A natural byproduct that is generated when organic material decomposes in a landfill, landfill gas (LFG) has attracted significant attention in recent years due to its potential as an alternative energy source. In part one of this exploration, you will learn more about what LFG is and the various ways it can be converted into energy.
What is LFG and how is it generated?
Municipal solid waste landfills typically contain a certain proportion of organic material, generally comprised of things like food scraps, yard waste, and wood and paper products. As this material sits in the landfill, bacteria gradually begin to break it down, producing a mixture of many different types of gases. It is this mixture that the umbrella term “landfill gas” refers to. Other processes that can also yield LFG include chemical reactions and volatilization (the term for a liquid or solid changing into a vaporous state).
The quantity of LFG produced by any given landfill, as well as how quickly the LFG is produced, depends on a number of different factors, including the composition of the waste (generally speaking, the more organic waste is present in a landfill, the more LFG will be generated), how long the waste has been buried in the landfill, how much oxygen is present in the landfill, the moisture content of the waste, and the interior temperature of the landfill.
What are the components of LFG?
By volume, LFG breaks down into roughly equal parts methane and carbon dioxide, with small or trace amounts of numerous other gases and compounds, including water vapor, oxygen, hydrogen, nitrogen, and inorganic compounds such as hydrogen sulfide. LFG also contains small amounts (less than 1%) of what are known as non-methane organic compounds (NMOCs). Often contained in municipal solid waste items like household cleaners, paints, and adhesives, NMOCs consist of certain volatile organic compounds and hazardous air pollutants that can produce a number of adverse side effects, including health hazards and smog formation.
How is LFG converted to energy?
Instead of simply allowing LFG to escape into the air—which can have serious consequences given that both methane and carbon dioxide are potent greenhouse gases—more landfills are leveraging new technologies to capture, convert, and use LFG as an energy source. At present, according to the EPA, there are over 650 operational LFG energy projects across nearly all 50 US states, with an additional 415 candidate landfills awaiting project approval.
A typical system to extract LFG from landfills before it can escape involves a series of wells and a blower, flare, or vacuum. The collected gas is then directed to a central point for processing and treatment. The method in which the gas is treated will depends on how it will eventually be used to produce energy. The main energy conversion options for LFG include:
A majority (about 75%) of LFG energy projects in the US use LFG to generate electricity. Internal combustion engines or turbines are the most popular technologies used for electricity production. Microturbine technology is sometimes used at smaller landfills, and fuel cells are occasionally used for niche applications. Electricity generated from LFG can either be used onsite at the landfill or sold to the grid.
Another popular method of converting LFG to energy, used by about 25% of currently operational LFG energy projects, is simply to use LFG directly in place of another source of fuel. For example, LFG can be used to replace natural gas, coal, or fuel oil in a number of different thermal applications that include firing kilns used by potters and glass-blowers, and providing power and heat to greenhouses. LFG can also be used directly for applications such as evaporating landfill leachate or waste paint. A wide range of industries make direct use of LFG, including chemical production, auto manufacturing, food processing, cement and brick manufacturing, pharmaceutical production, wastewater treatment, paper and steel production, and consumer electronics.

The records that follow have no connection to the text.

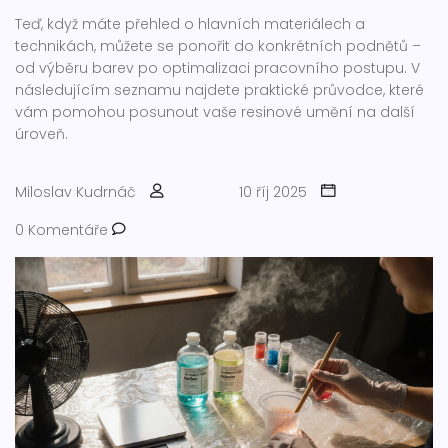
Teď, když máte přehled o hlavních materiálech a
technikách, můžete se ponořit do konkrétních podnětů –
od výběru barev po optimalizaci pracovního postupu. V
následujícím seznamu najdete praktické průvodce, které
vám pomohou posunout vaše resinové umění na další
úroveň.
Miloslav Kudrnáč
10 říj 2025
0 Komentáře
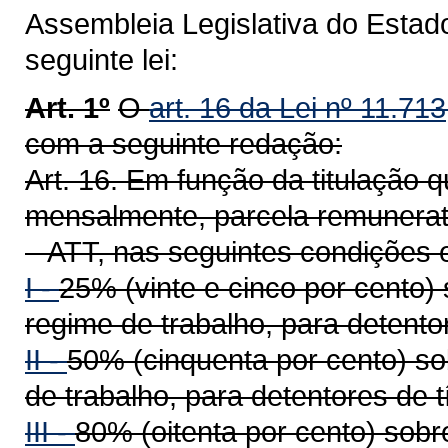
Assembleia Legislativa do Estad
seguinte lei:
Art. 1º
O
art. 16 da Lei nº 11.71
com a seguinte redação:
Art. 16. Em função da titulação
mensalmente, parcela remunerató
– ATT, nas seguintes condições 
I -
25% (vinte e cinco por cento)
regime de trabalho, para detentor
II -
50% (cinquenta por cento) so
de trabalho, para detentores de t
III -
80% (oitenta por cento) sob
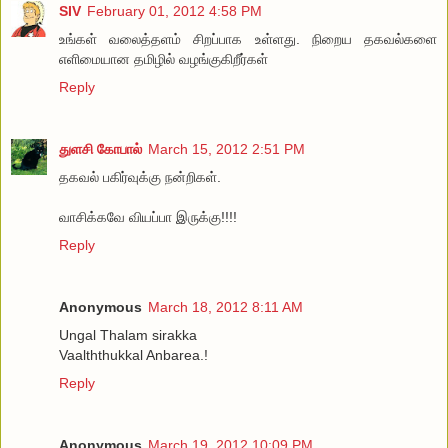
SIV
February 01, 2012 4:58 PM
உங்கள் வலைத்தளம் சிறப்பாக உள்ளது. நிறைய தகவல்களை
எளிமையான தமிழில் வழங்குகிறீர்கள்
Reply
துளசி கோபால்
March 15, 2012 2:51 PM
தகவல் பகிர்வுக்கு நன்றிகள்.
வாசிக்கவே வியப்பா இருக்கு!!!!
Reply
Anonymous
March 18, 2012 8:11 AM
Ungal Thalam sirakka
Vaalththukkal Anbarea.!
Reply
Anonymous
March 19, 2012 10:09 PM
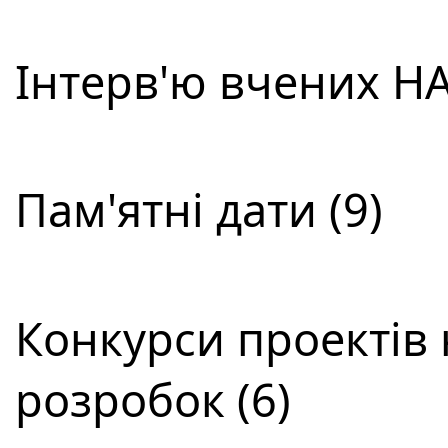
Інтерв'ю вчених НА
Пам'ятні дати (9)
Конкурси проектів 
розробок (6)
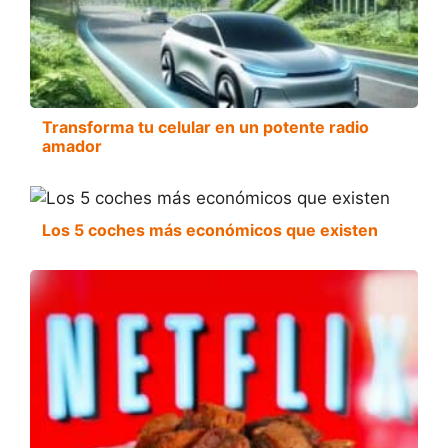
Transforma tu celular en un potente radio
amador
Los 5 coches más económicos que existen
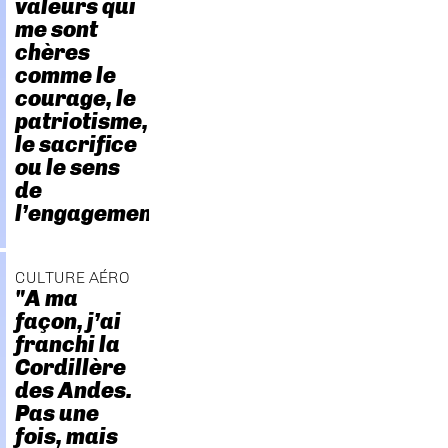
valeurs qui
me sont
chères
comme le
courage, le
patriotisme,
le sacrifice
ou le sens
de
l’engagement."
CULTURE AÉRO
"A ma
façon, j’ai
franchi la
Cordillère
des Andes.
Pas une
fois, mais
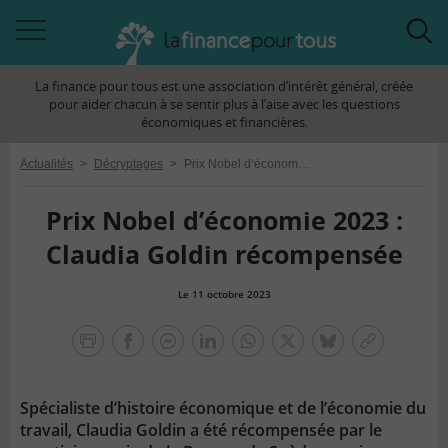
Accéder
Acc
à
à
La finance pour tous est une association d’intérêt général, créée
la
la
pour aider chacun à se sentir plus à l’aise avec les questions
navigation
rec
économiques et financières.
Actualités
>
Décryptages
>
Prix Nobel d’économie 2023 : Claudia Goldin récompensée
Prix Nobel d’économie 2023 :
Claudia Goldin récompensée
Le 11 octobre 2023
la
finance
facebook
facebook
Linkedin
Whatsapp
Twitter
bluesky
Copier
pour
messenger
le
tous
lien
Spécialiste d’histoire économique et de l’économie du
travail, Claudia Goldin a été récompensée par le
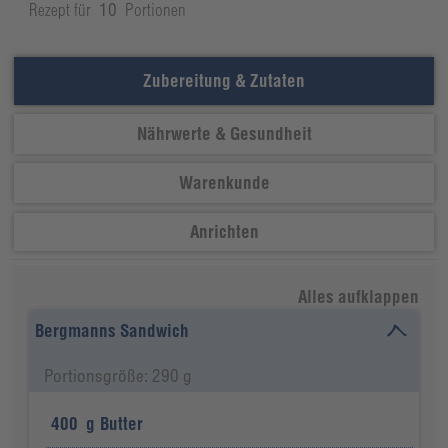
Rezept für
10
Portionen
Zubereitung & Zutaten
Nährwerte & Gesundheit
Warenkunde
Anrichten
Alles aufklappen
Bergmanns Sandwich
Portionsgröße: 290 g
400
g
Butter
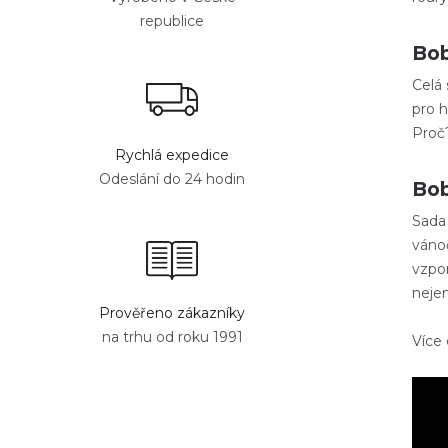
republice
Bob
Celá 
pro
h
Proč
Rychlá expedice
Odeslání do 24 hodin
Bob
Sada 
vánoč
vzpom
nejen
Prověřeno zákazníky
na trhu od roku 1991
Více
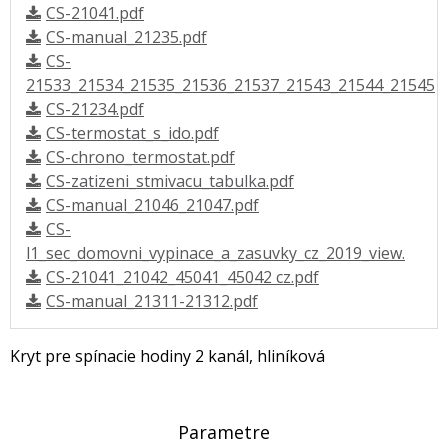
CS-21041.pdf
CS-manual_21235.pdf
CS-
21533_21534_21535_21536_21537_21543_21544_21545
CS-21234.pdf
CS-termostat_s_ido.pdf
CS-chrono_termostat.pdf
CS-zatizeni_stmivacu_tabulka.pdf
CS-manual_21046_21047.pdf
CS-
l1_sec_domovni_vypinace_a_zasuvky_cz_2019_view.
CS-21041_21042_45041_45042 cz.pdf
CS-manual_21311-21312.pdf
Kryt pre spínacie hodiny 2 kanál, hliníková
Parametre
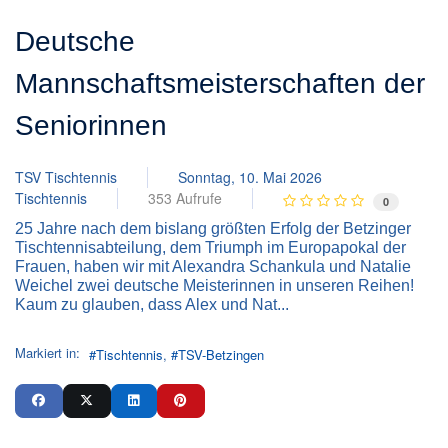
Deutsche
Mannschaftsmeisterschaften der
Seniorinnen
TSV Tischtennis
Sonntag, 10. Mai 2026
Tischtennis
353 Aufrufe
0
25 Jahre nach dem bislang größten Erfolg der Betzinger
Tischtennisabteilung, dem Triumph im Europapokal der
Frauen, haben wir mit Alexandra Schankula und Natalie
Weichel zwei deutsche Meisterinnen in unseren Reihen!
Kaum zu glauben, dass Alex und Nat...
Markiert in:
Tischtennis
TSV-Betzingen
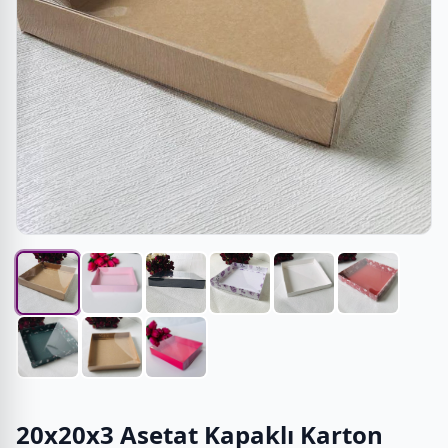
20x20x3 Asetat Kapaklı Karton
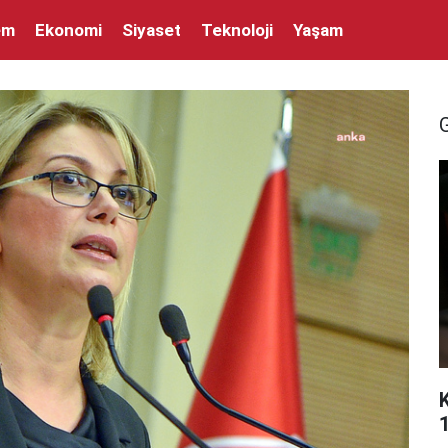
em
Ekonomi
Siyaset
Teknoloji
Yaşam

Also referred to as “combined heat and power” or CHP, cogeneration is an emerging area of energy production in which electricity and thermal energy are generated simultaneously, typically in the form of either steam or hot water. While only a few cogeneration projects—mainly those using engines or turbines—are currently installed at industrial LFG operations, the efficiency gains offered when thermal energy is captured at the same time that electricity is generated make cogeneration a very attractive option for LFG use.
Another emerging area in terms of the conversion of LFG to energy focuses on exploring the possibility of using LFG as an alternative fuel. To date, LFG has been successfully pumped through natural gas pipeline systems, meaning that applications that currently use natural gas could potentially be adapted to run on LFG. In addition, various experiments with LFG have successfully produced the equivalent of both compressed natural gas and liquefied natural gas, which could be used to run motor vehicles.